= Transient hot wire method =

Technique for measuring thermal conductivity

The transient hot wire method (THW) is a technique for measuring the thermal conductivity of gases, liquids, solids, nanofluids and refrigerants in a wide temperature and pressure range. The technique is based on recording the transient temperature rise of a thin vertical metal wire with infinite length when a step voltage is applied to it. The wire is immersed in a fluid and can act both as an electrical heating element and a resistance thermometer. The transient hot wire method has advantage over the other thermal conductivity methods, since there is a fully developed theory and there is no calibration or single-point calibration. Furthermore, because of the very small measuring time (1 s) there is no convection present in the measurements and only the thermal conductivity of the fluid is measured with very high accuracy.

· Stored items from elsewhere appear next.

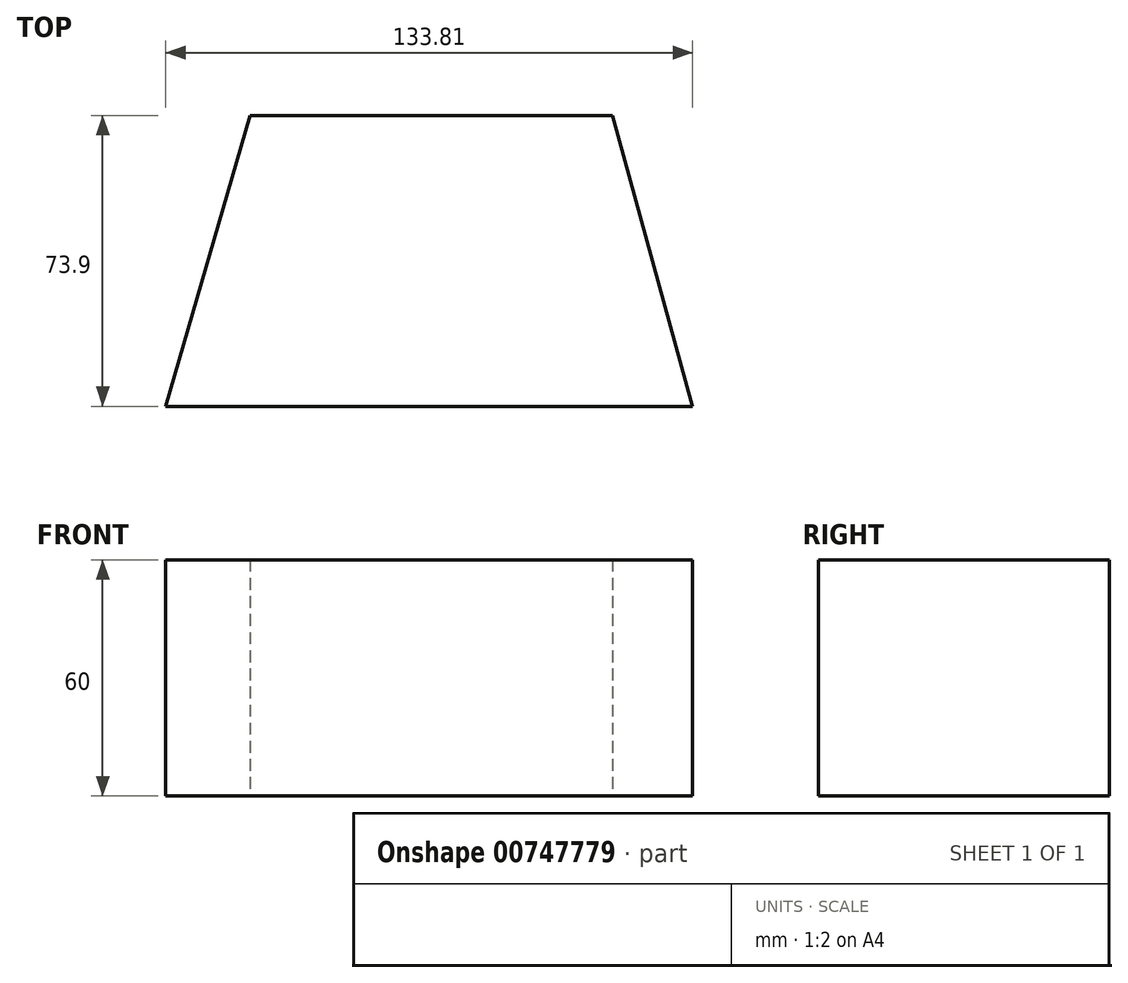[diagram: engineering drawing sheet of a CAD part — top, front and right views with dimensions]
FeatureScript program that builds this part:
annotation { "Feature Type Name" : "Feature", "Feature Type Description" : "" }
export const myFeature = defineFeature(function(context is Context, id is Id, definition is map)
    precondition{}
    {
        {
            var Q0;
            Q0=qCreatedBy(makeId("Top.planeOp"),FACE);
            var sketch = newSketch(context, id + "F0", { "sketchPlane" : qUnion([Q0])});
            skLineSegment(sketch, "E0.bottom", {"start": v(-45.78, 34.4) * mm, "end": v(46.28, 34.4) * mm});
            skLineSegment(sketch, "E0.top", {"start": v(-67.24, -39.5) * mm, "end": v(66.57, -39.5) * mm});
            skLineSegment(sketch, "E1", {"start": v(-67.24, -39.5) * mm, "end": v(-45.78, 34.4) * mm});
            skLineSegment(sketch, "E2", {"start": v(66.57, -39.5) * mm, "end": v(46.28, 34.4) * mm});
            skSolve(sketch);
        }
        {
            var Q0;
            {var subQ0=sQuery(id+"F0.wireOp",EDGE,"E0.left");Q0=makeQuery(id+"F0.imprint","IMPRINT",FACE,{"disambiguationData":[TD([[makeQuery(id+"F0.imprint","IMPRINT",EDGE,{"derivedFrom":subQ0}),1.0]])]});}
            var Q1;
            Q1=makeQuery(id+"F0.imprint","IMPRINT",FACE,{"disambiguationData":[TD([[makeQuery(id+"F0.imprint","IMPRINT",EDGE,{"derivedFrom":sQuery(id+"F0.wireOp",EDGE,"E0.top")}),1.0]])]});
            extrude(context, id + "F1", {"entities" : qUnion([Q0, Q1]), "endBound" : BoundingType.SYMMETRIC, "depth" : 60 * mm, "offsetDistance" : 25.4 * mm});
        }
    });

Most transient hot wire sensors used in academia consist of two very thin wires that differ in length but are otherwise identical. Sensors using a single wire are used both in academia and industry with the advantage over the two-wire sensors in the ease of handling of the sensor and change of the wire.

An ASTM standard has been published for the measurement of engine coolants using a single-transient hot wire method.

== History ==

200 years ago scientists were using a crude version of this method to make the first ever thermal conductivity measurements on gases.

- 1781 - Joseph Priestley attempts to measure the ability of different gases to conduct heat using the heated wire experiment.
- 1931 - Sven Pyk and Bertil Stalhane proposed the first “transient” hot wire method for the measurement of thermal conductivity of solids and powders. Unlike previous methods, the one devised by Pyk and Stalhane used shorter measurement times due to the transient nature of the measurement.
- 1971 - Davis et al. proposed introduced a modified design with thinner and shorter wires, enabling measuring times between 1 and 10 seconds using a digital voltmeter. J. W. Haarman who introduced the electronic Wheatstone bridge that is a common feature of other modern transient methods.
- 1976 - Healy et al. published a journal article detailing the theory of the transient hot wire, described by an ideal solution with appropriate corrections to address effects like convection, among others.